● TEXT SECTION:
Segment Open
Tim Cunningham tim_cunningham at charter.net
Fri Jul 24 13:53:02 UTC 2009

----- Original Message ----- 
From: "Lynn W. Deffenbaugh (Mr)"
To: "TAPR APRS Mailing List"
Sent: Thursday, July 23, 2009 11:47 PM
Subject: Re: [aprssig] EchoLink APRS-IS Ojbects Mothballed

> Tim Cunningham wrote:
>> Think of it as an on demand system where the user requests information in 
>> their specific area, the server sends an ACK back to the requester to 
>> stop the redundancy, and also transmits the Echolink Object back through 
>> the path of the requester until the ACK is fulfilled. This allows all in 
>> the area of the requester to see the available Echolink Objects as well. 
>> No more bandwidth is utilized than what is sent on demand. The requester 
>> hopefully gets the data as well as other listeners in the return path of 
>> the requester. This method should not flood the entire network by keeping 
>> the requested data local to the requesters digi path and IGate. The down 
>> side is the requesters local IGate must allow objects to pass back 
>> through the RF path when dealing with filtered ports on the APRS-IS.
Segment Closed
● TO DO:
[A] Answer these questions about the mailing list post:
(i) On what day of the week was the original message sent?
(ii) What does the server send back to the requester to stop the redundancy?
(iii) What must the requester's local IGate allow when dealing with filtered ports on the APRS-IS?
[B] Reproduce the mailing list post, starting with "----- Original Message" and going on through "Objects as well.".
[C] Carry on writing the mailing list post from its last sentence.

[Chart understanding data]
Segment Open
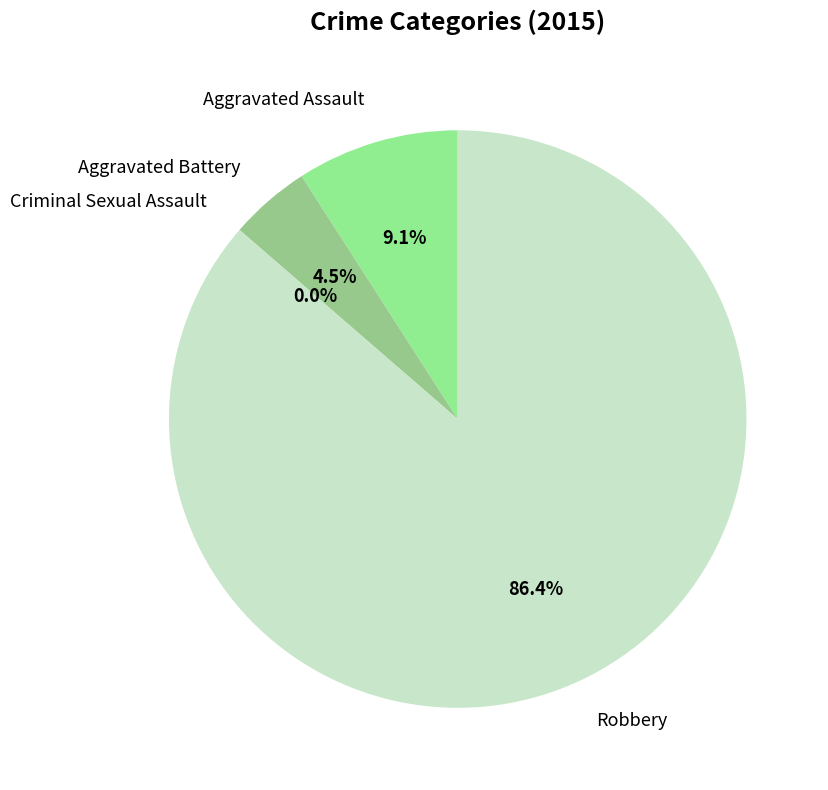

Is Robbery the majority of the pie?

Yes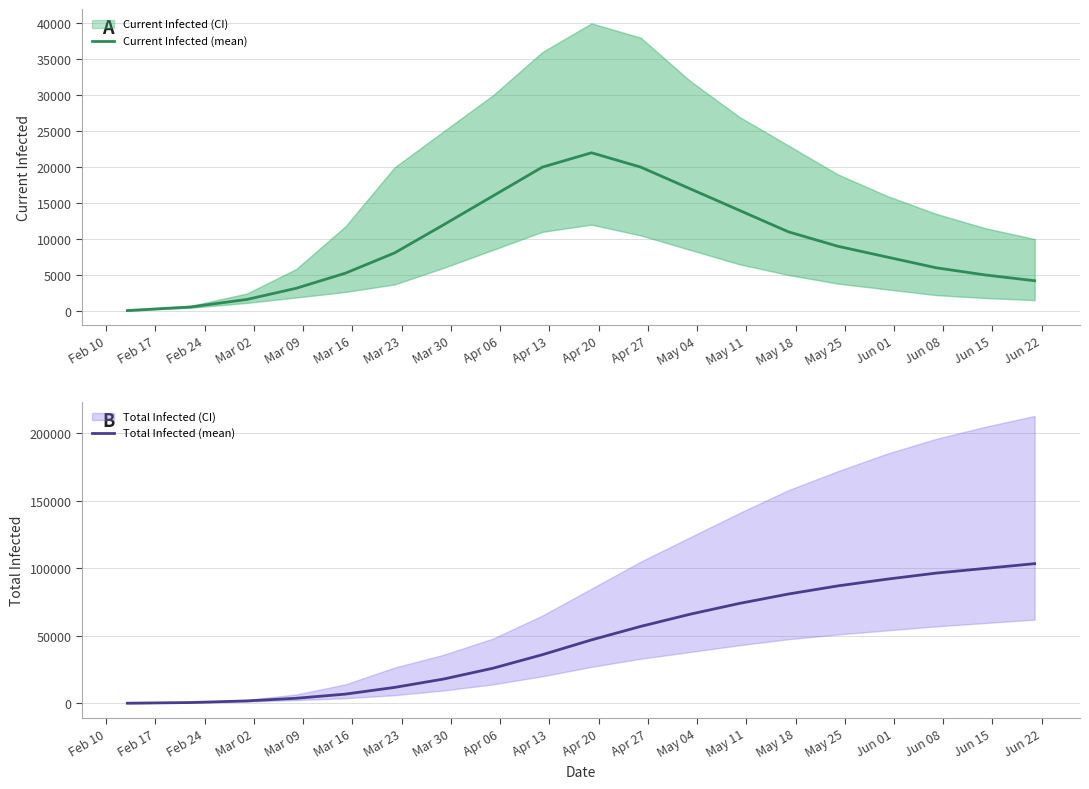

What is the smallest value displayed?

49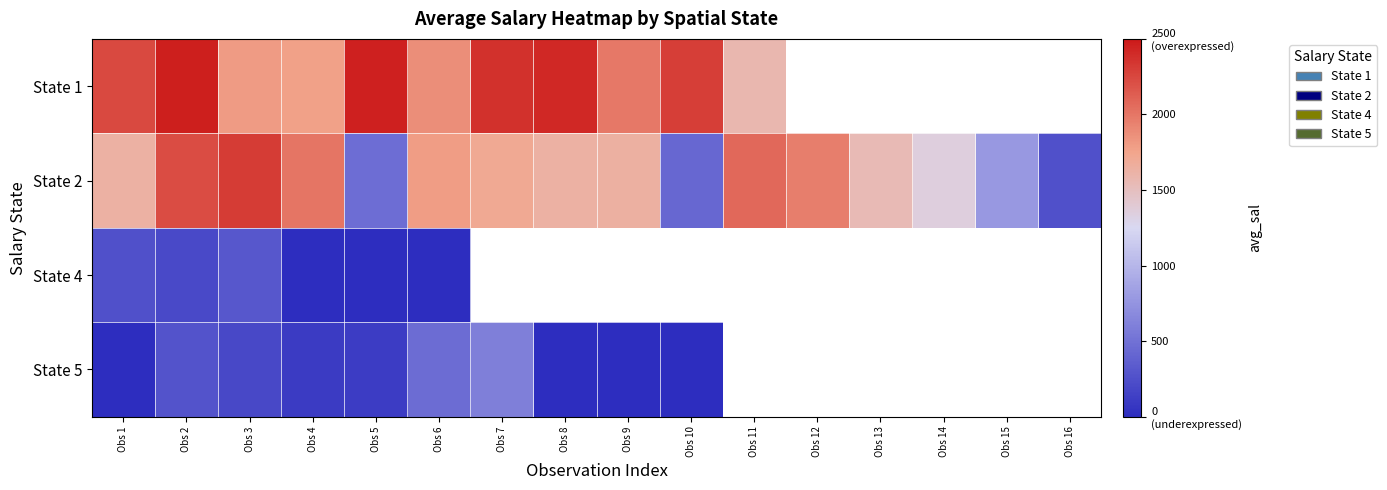

At how many categories does at least one series exceed 1725?

12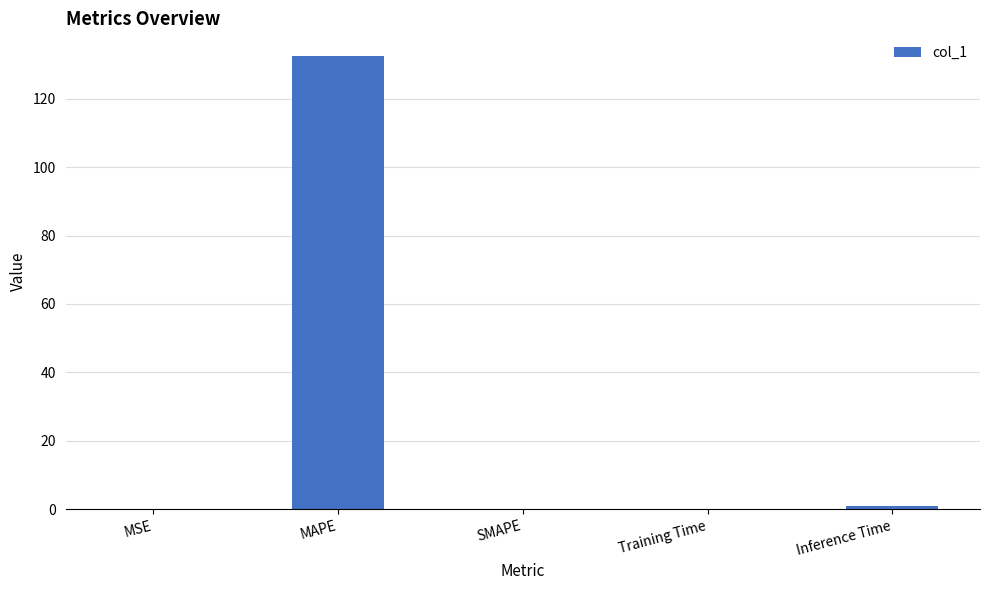

What is the sum of all values?

133.5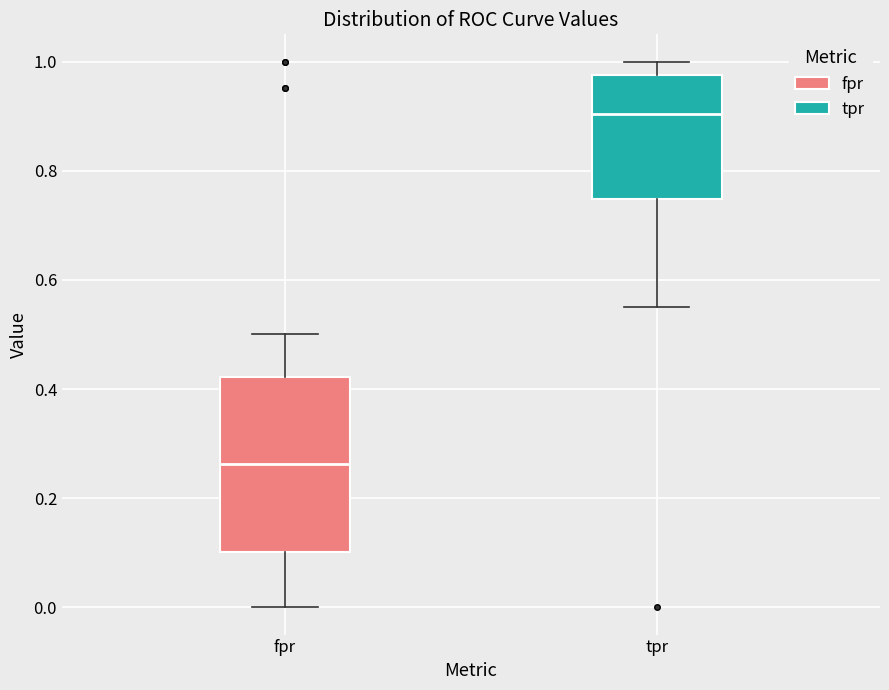

Which box has the highest median line?

tpr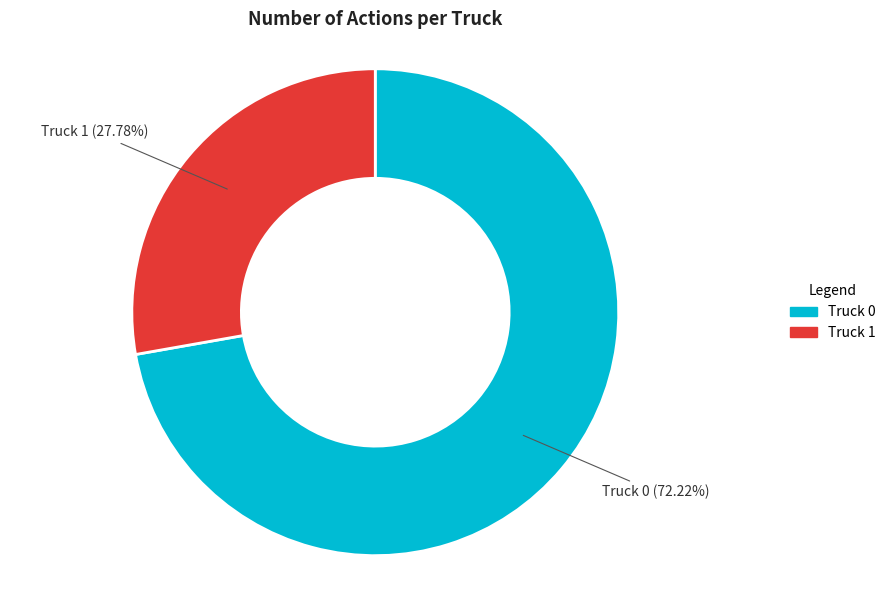

Which category has the smallest portion of the pie?

Truck 1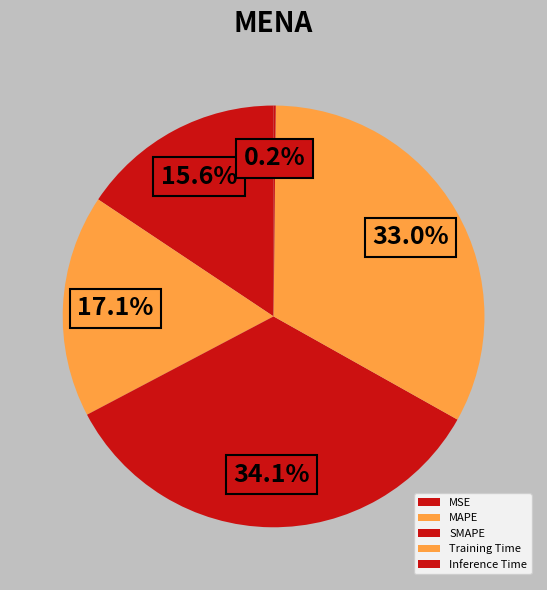

To the nearest percent, what percentage of the pie is Training Time?

33%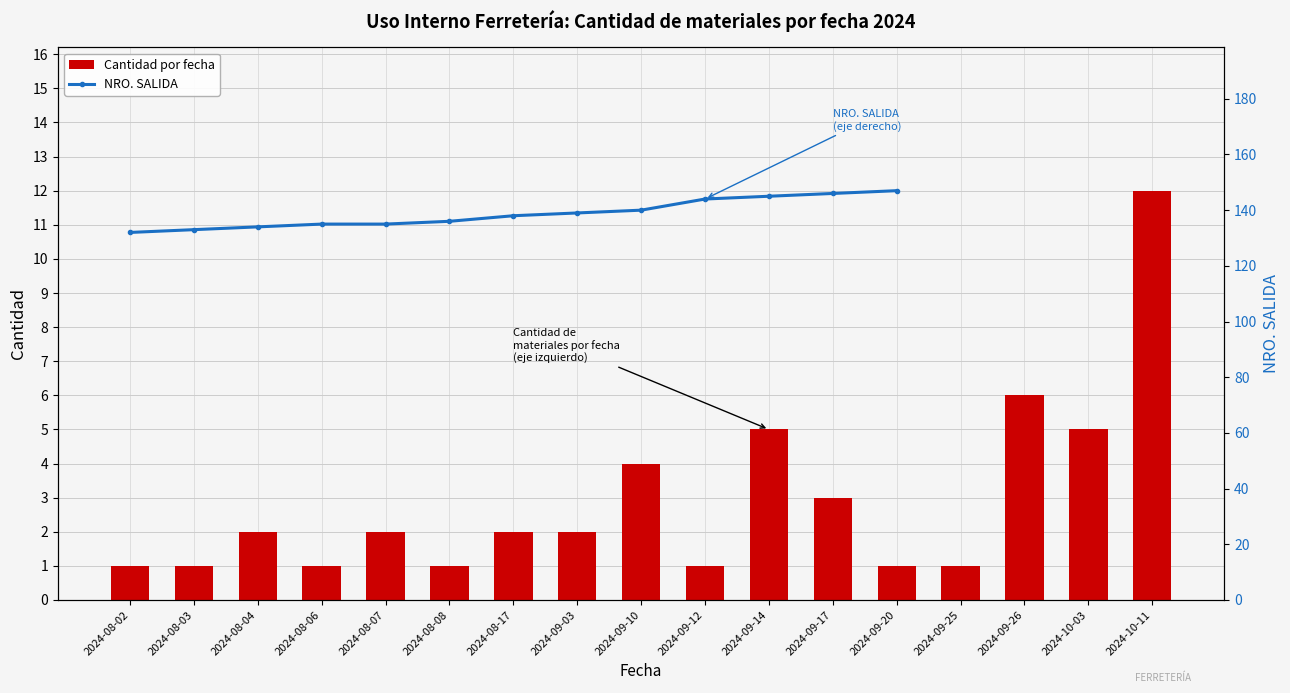

At which category is the sum across all series the highest?

2024-09-14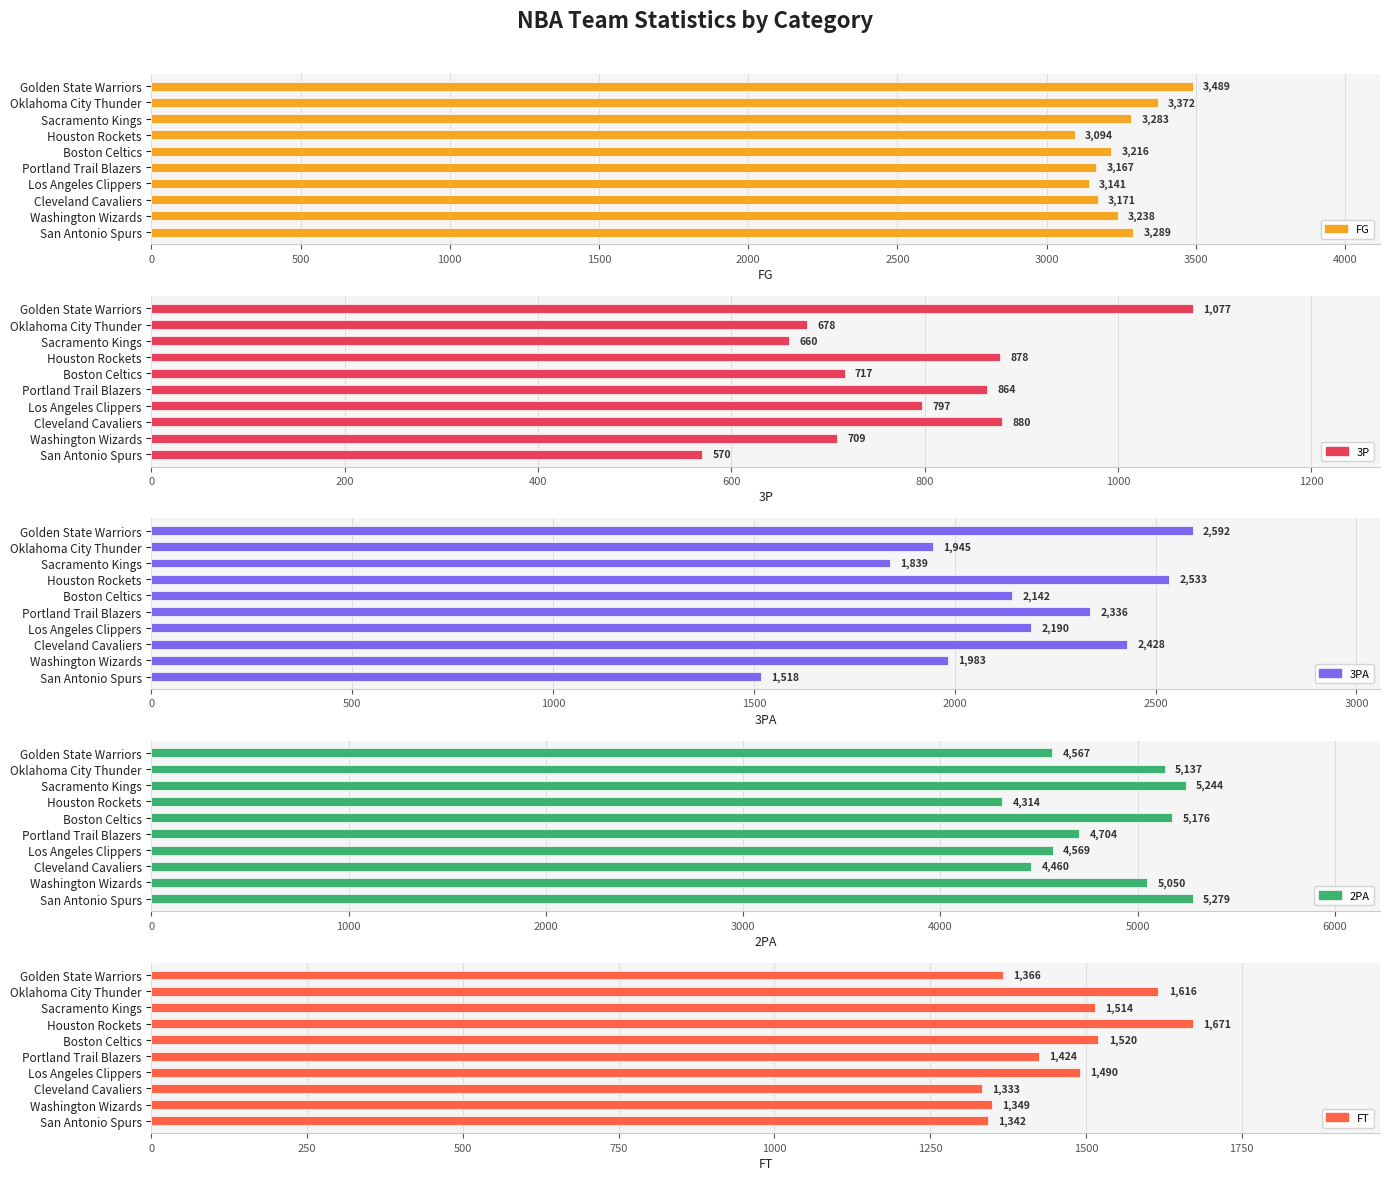

Reading left to right, transcribe all the data shown in this chart.

FG: 3489	3372	3283	3094	3216	3167	3141	3171	3238	3289
3P: 1077	678	660	878	717	864	797	880	709	570
3PA: 2592	1945	1839	2533	2142	2336	2190	2428	1983	1518
2PA: 4567	5137	5244	4314	5176	4704	4569	4460	5050	5279
FT: 1366	1616	1514	1671	1520	1424	1490	1333	1349	1342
Segment Closed
● SOLVED PROBLEMS:
[A]
(i) Thursday
(ii) An ACK
(iii) Objects to pass back through the RF path

[B]
----- Original Message ----- 
From: "Lynn W. Deffenbaugh (Mr)"
To: "TAPR APRS Mailing List"
Sent: Thursday, July 23, 2009 11:47 PM
Subject: Re: [aprssig] EchoLink APRS-IS Ojbects Mothballed

> Tim Cunningham wrote:
>> Think of it as an on demand system where the user requests information in 
>> their specific area, the server sends an ACK back to the requester to 
>> stop the redundancy, and also transmits the Echolink Object back through 
>> the path of the requester until the ACK is fulfilled. This allows all in 
>> the area of the requester to see the available Echolink Objects as well.

[C]
>> Unless the IGate's that use filtered ports modify their filter, these 
>> object packets could be blocked.
> Interesting idea, but it won't work within the current APRS 
> infrastructure.

Why not? A quick scan of the 3 core servers show that a large percentage of 
users that presnet a filter are using either Range Filter (r), Area Filter 
(a), or My Range Filter (m). Therefore, the only IGates who would need to 
make a change are the few that explicity filter objects specifically. 
Actually, a majority of the IGates will not have to make any change to their 
filters to support this concept! Forget the path concept, just post the 
requested object it on the APRS-IS and the IGates will sort where it needs 
to go to support a local path. Conjestion is still limited to individual 
request for information.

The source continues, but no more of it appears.